▶ WORK TO BE COMPLETED
Rewrite the stretch of the blog post on deflation from "Dorothea Lange Negro" through "even intended to.", swapping "central banks" for "monetary authorities".

Dorothea Lange Negro woman who has never been out of Mississippi July 1936
Courtesy of Raul Ilargi Meijer @ The Automatic Earth blog:
Looks I have to return to the deflation topic. I’m a bit hesitant about it, because the discussion always gets distorted by varying definitions and a whole bunch of semi-religious issues. The Automatic Earth has for many years said that an immense bout of deflation is inevitable because of global debt levels, and it’s all only gotten a lot worse since we first said that. Our governments and central banks have ‘fought’ deflation with more debt, and that was always the stupidest idea in human history. Or at least, most of us were stupid for believing it would work, or was even intended to.
Just so we don’t get into yet more confusion, i probably need to explain that the debt deflation we’re talking about here is not some subdivision like consumer inflation or price inflation or cookie inflation, those are just hollow and meaningless terms. Debt deflation is deflation caused by too much debt, and the deleveraging it must and will lead to. Deflation does not equal falling prices, those are merely an effect of it.

▶ INFORMATION SUPPLIED
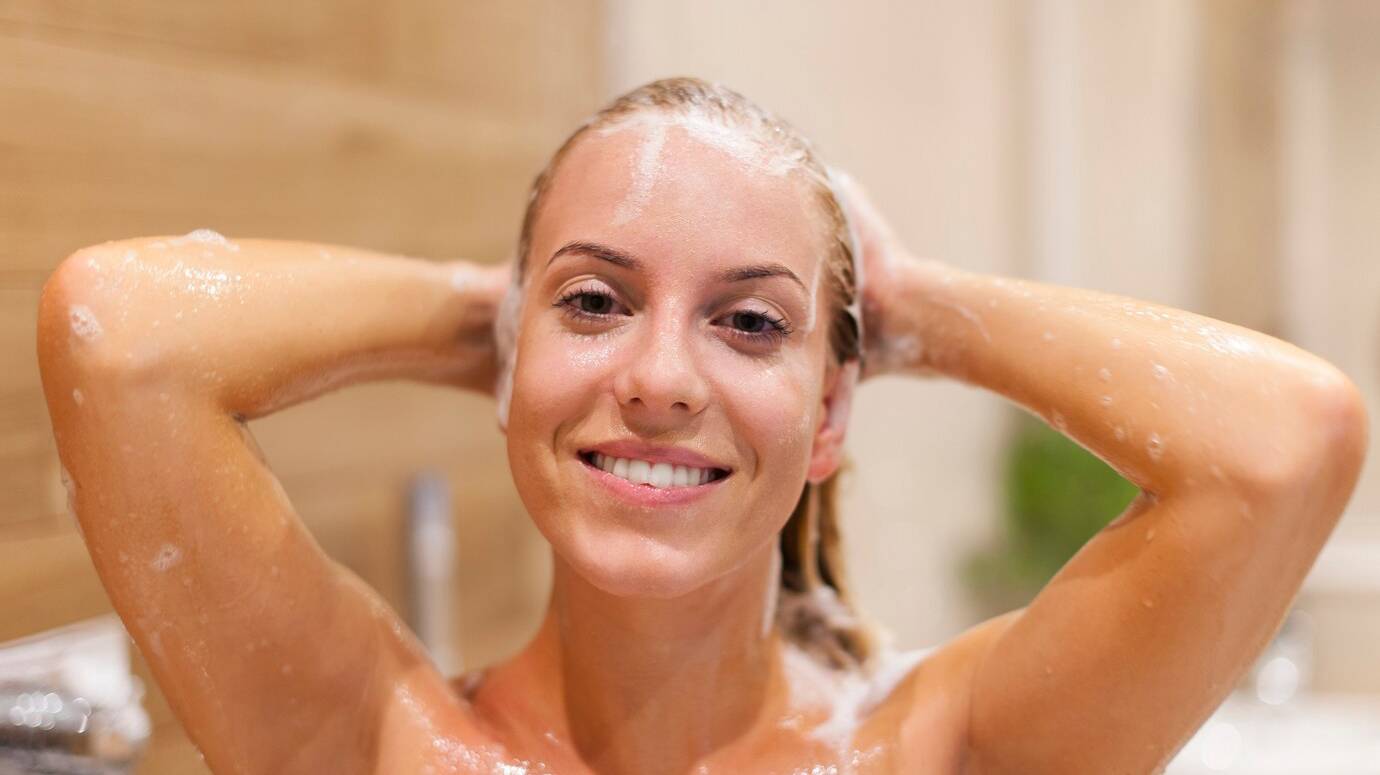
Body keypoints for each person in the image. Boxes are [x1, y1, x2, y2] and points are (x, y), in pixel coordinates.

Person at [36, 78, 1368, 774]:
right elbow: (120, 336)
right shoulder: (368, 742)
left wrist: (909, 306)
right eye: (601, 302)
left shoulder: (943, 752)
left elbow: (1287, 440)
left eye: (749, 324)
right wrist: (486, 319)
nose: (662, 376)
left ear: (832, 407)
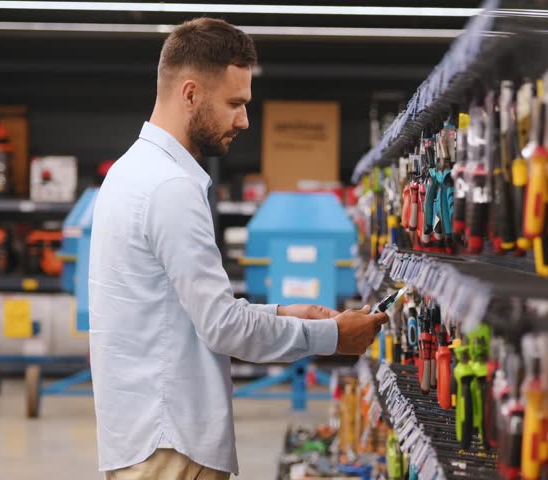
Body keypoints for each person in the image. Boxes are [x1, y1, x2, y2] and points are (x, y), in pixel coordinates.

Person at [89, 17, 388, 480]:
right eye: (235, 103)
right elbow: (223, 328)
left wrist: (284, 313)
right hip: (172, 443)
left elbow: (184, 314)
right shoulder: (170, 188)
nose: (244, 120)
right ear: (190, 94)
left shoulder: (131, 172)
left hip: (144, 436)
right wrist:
* * *
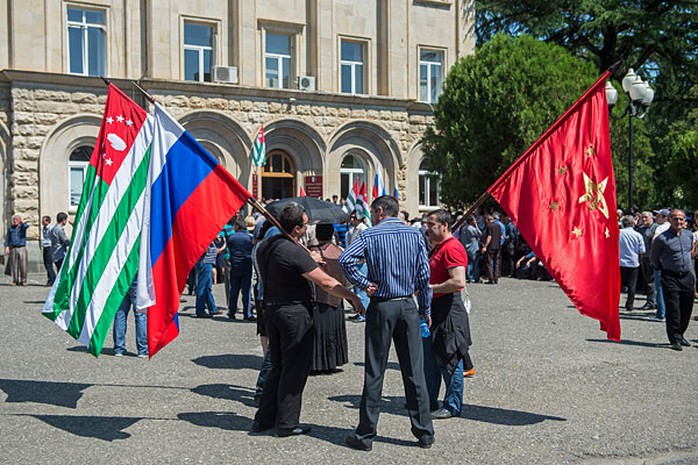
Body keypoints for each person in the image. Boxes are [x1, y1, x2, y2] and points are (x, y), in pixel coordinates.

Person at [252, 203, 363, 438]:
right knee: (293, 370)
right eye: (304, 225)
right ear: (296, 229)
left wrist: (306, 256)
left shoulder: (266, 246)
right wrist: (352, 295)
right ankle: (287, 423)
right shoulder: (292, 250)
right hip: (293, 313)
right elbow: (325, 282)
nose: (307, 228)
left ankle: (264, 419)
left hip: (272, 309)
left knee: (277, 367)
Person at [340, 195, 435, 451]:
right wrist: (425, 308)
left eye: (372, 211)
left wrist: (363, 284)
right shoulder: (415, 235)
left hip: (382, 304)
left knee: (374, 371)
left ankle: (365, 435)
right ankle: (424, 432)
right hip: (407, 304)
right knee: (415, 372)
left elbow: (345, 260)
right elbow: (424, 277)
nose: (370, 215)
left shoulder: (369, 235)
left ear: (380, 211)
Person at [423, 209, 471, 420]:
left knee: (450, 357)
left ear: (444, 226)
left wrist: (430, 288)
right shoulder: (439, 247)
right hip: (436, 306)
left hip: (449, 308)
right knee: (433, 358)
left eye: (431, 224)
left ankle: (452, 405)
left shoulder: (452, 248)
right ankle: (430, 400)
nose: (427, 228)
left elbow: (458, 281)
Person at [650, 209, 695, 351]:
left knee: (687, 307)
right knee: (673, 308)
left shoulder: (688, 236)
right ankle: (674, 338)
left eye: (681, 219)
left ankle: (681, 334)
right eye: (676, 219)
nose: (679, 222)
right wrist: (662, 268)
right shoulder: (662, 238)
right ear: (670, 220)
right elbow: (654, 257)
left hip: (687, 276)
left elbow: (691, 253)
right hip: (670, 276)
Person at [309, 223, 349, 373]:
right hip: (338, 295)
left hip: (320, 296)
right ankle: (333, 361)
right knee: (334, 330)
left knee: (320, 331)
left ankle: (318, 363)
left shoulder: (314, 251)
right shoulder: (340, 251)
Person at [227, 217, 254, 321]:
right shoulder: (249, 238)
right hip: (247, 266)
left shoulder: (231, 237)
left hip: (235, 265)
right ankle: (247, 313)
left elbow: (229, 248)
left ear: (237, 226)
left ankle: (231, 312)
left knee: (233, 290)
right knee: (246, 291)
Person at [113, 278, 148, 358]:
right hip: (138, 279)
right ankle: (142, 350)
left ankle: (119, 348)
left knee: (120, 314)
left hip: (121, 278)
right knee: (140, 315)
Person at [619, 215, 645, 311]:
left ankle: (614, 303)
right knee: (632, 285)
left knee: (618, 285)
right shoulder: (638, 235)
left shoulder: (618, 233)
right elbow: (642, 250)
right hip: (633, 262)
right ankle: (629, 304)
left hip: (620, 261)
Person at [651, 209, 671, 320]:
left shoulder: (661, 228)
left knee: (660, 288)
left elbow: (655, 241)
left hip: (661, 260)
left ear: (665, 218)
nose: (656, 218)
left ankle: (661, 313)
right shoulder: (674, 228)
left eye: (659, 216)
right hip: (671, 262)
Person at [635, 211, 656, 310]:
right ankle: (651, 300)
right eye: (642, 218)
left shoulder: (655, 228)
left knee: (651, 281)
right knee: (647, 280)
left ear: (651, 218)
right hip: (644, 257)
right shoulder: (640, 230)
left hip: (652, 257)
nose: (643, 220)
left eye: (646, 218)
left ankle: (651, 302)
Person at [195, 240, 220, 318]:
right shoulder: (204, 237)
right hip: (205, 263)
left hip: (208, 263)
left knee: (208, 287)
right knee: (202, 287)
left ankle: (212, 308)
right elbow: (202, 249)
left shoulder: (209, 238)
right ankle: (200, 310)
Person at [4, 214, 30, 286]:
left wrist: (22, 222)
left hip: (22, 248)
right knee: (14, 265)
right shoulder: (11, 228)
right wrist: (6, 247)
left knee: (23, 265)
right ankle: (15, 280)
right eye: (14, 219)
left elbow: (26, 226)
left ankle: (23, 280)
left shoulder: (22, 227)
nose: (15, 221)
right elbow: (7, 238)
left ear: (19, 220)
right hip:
==
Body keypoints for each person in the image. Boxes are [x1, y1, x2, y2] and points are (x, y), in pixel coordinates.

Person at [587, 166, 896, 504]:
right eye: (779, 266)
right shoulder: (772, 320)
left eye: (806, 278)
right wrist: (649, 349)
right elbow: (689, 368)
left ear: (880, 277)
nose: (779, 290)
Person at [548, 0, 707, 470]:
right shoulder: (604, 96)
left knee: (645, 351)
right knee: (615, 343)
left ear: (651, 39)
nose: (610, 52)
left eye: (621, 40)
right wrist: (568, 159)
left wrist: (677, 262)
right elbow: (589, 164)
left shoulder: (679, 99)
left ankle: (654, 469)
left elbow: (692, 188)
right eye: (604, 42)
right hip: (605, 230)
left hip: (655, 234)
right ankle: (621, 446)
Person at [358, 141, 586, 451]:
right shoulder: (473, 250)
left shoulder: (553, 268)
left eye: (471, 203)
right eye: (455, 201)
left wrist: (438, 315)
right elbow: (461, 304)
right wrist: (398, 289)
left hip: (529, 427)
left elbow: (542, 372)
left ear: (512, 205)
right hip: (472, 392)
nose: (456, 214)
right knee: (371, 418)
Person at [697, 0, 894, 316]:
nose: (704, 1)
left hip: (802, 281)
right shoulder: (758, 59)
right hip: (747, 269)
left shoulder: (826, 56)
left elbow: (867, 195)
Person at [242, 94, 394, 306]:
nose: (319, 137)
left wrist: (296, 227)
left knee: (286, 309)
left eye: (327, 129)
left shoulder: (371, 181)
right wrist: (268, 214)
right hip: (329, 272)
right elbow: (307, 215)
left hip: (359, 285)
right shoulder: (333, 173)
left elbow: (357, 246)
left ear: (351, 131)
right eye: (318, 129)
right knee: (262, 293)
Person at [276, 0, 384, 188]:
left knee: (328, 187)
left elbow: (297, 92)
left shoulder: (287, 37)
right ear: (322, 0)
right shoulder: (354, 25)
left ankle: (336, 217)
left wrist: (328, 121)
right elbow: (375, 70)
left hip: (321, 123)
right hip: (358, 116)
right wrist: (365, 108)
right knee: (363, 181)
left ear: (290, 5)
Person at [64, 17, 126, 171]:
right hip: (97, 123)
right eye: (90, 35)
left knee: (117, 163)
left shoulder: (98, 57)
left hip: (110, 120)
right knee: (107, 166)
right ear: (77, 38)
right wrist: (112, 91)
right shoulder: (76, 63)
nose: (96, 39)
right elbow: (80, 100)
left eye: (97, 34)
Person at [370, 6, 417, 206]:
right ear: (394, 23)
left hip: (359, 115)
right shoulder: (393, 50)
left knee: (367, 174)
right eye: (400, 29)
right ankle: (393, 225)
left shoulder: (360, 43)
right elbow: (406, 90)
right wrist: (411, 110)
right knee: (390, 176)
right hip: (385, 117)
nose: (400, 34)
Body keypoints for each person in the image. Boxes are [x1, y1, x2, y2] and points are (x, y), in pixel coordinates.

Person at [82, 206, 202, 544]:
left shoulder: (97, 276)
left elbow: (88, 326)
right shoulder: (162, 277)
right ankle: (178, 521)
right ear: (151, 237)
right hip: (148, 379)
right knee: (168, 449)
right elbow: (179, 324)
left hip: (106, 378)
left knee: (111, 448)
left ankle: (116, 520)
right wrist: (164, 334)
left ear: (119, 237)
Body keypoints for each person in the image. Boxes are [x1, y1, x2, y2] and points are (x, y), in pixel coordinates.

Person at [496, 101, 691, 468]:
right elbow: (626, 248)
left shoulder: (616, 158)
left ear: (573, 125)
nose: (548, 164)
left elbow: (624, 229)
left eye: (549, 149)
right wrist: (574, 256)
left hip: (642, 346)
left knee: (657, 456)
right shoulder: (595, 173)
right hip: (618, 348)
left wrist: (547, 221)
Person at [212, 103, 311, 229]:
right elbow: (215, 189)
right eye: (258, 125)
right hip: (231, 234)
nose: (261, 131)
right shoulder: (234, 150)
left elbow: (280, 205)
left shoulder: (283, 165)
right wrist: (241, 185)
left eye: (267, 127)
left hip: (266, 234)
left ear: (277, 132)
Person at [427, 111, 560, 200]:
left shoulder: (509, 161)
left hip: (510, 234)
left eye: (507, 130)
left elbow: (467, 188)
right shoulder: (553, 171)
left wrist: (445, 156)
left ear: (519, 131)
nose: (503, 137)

▶ SOLUTION BELOW
Dorothea Lange Negro woman who has never been out of Mississippi July 1936
Courtesy of Raul Ilargi Meijer @ The Automatic Earth blog:
Looks I have to return to the deflation topic. I’m a bit hesitant about it, because the discussion always gets distorted by varying definitions and a whole bunch of semi-religious issues. The Automatic Earth has for many years said that an immense bout of deflation is inevitable because of global debt levels, and it’s all only gotten a lot worse since we first said that. Our governments and monetary authorities have ‘fought’ deflation with more debt, and that was always the stupidest idea in human history. Or at least, most of us were stupid for believing it would work, or was even intended to.